Vladimir Putin would like to restore some parts of the former Soviet Union to Russia. Local despots have other ideas

Amiel Ungar ,

Alexander Lukashenko
Alexander Lukashenko


Russian Premier Vladimir Putin has never concealed his opinion that the dissolution of the Soviet Union was a tragedy and he would look like to put at least parts of  Humpty together again. Apparently he also believes that it will be a popular issue in the 2012 presidential campaign. This is especially true if the targets of the Slavic regions in the former USSR or territories populated by a large percentage of ethnic Russians.

Speaking to a youth forum on Monday, Putin expressed his hope that Belarus, South Ossetia could form a common state. This would depend entirely on the will of the people of Belarus. In Minsk the Belarus Foreign Ministry declined comment but emphasized Vladimir Putin's pledge that such a decision would depend on the wishes of the people of Belarus.
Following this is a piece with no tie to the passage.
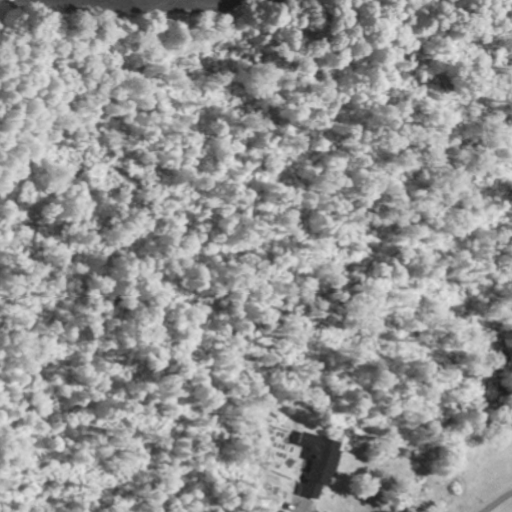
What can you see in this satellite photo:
road: (491, 429)
building: (317, 463)
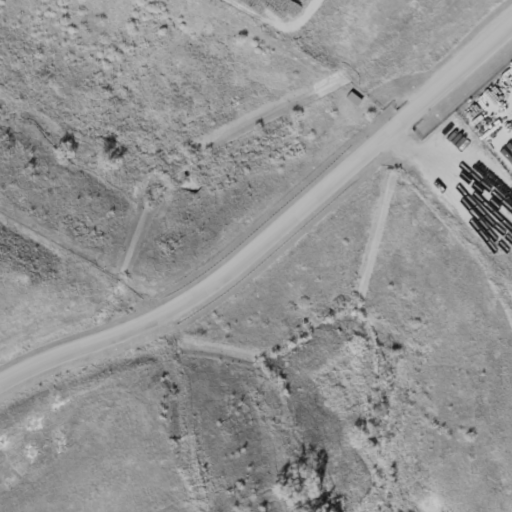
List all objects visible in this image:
road: (275, 223)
Russia has backed the "independence" of South Ossetia and has recognized the breakaway region as an independent state after engaging in a short war with Georgia when the latter attempted to reimpose its authority. To back Putin's intentions Russia's electoral commission closely controlled by Putin appointees will station ballot boxes at Russian military bases in South Ossetia allowing the residents to vote in next year's Russian parliamentary and presidential elections.
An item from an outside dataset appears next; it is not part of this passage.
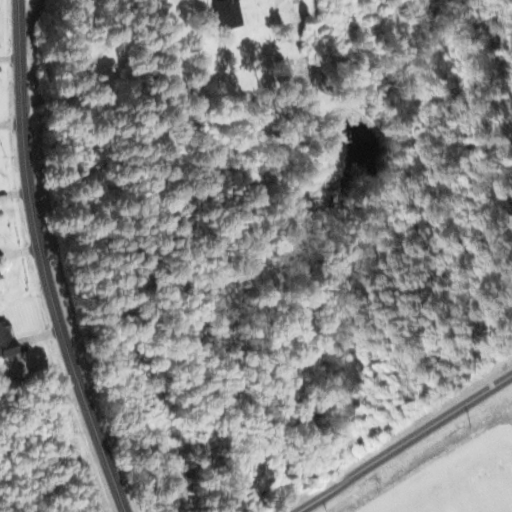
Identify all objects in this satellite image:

The same will apply to another breakaway region-- Abkhazia. While both these regions are "independent states" according to Moscow its citizens have the option of receiving a Russian passport and many have availed themselves of the opportunity. Both the ballot boxes and the passports could help legitimize a creeping annexation.
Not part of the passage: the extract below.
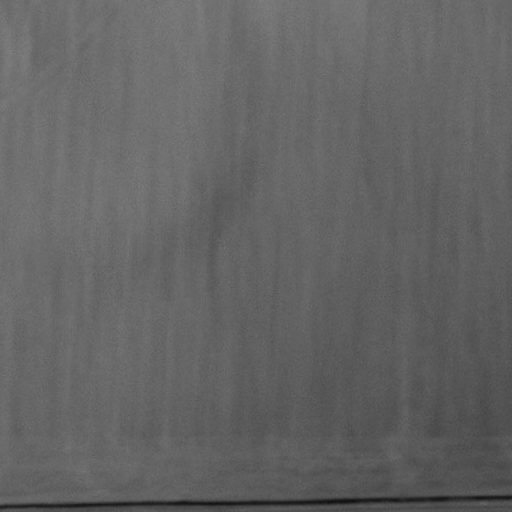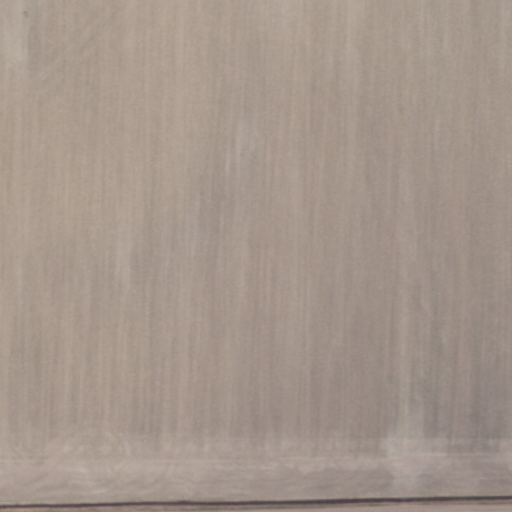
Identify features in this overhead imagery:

The main lever that Russia has over Belarus is the price of energy. Alexander Lukashenko, referred to as Europe's last dictator, told reporters that Belarus, should it be incorporated into Russia, would pay the same amount for Russian natural gas as did residents in Russia's adjoining province of Smolensk (it would be a lot cheaper).

Lukashenko, however, was confident that the people of Belarus would preserve their independence and refuse absorption by Russia or EU membership "on conditions similar to those set once for the Baltic states." This was a reference to the Soviet Union's annexation of Lithuania, Latvia and Estonia in 1940. These countries, as a result of Soviet military pressure, became Soviet republics till the disintegration of the USSR.

Likewise, in  Southern Ossetia, the reaction was muted and the watchword was integration rather than unification and a desire to preserve an independent status.

Alexander Lukashenko is hardly the person who concerns himself with the popular will. Lukashenko concerns himself with the well-being of the Lukashenko. Union with Russia means that Minsk becomes subordinate to Moscow.  Putin and company have a penchant for centralization, and leaders with an independent local power base soon find themselves removed.

Lukashenko would prefer to remain a big frog in his little pond rather than croak politically in the big Russian pond.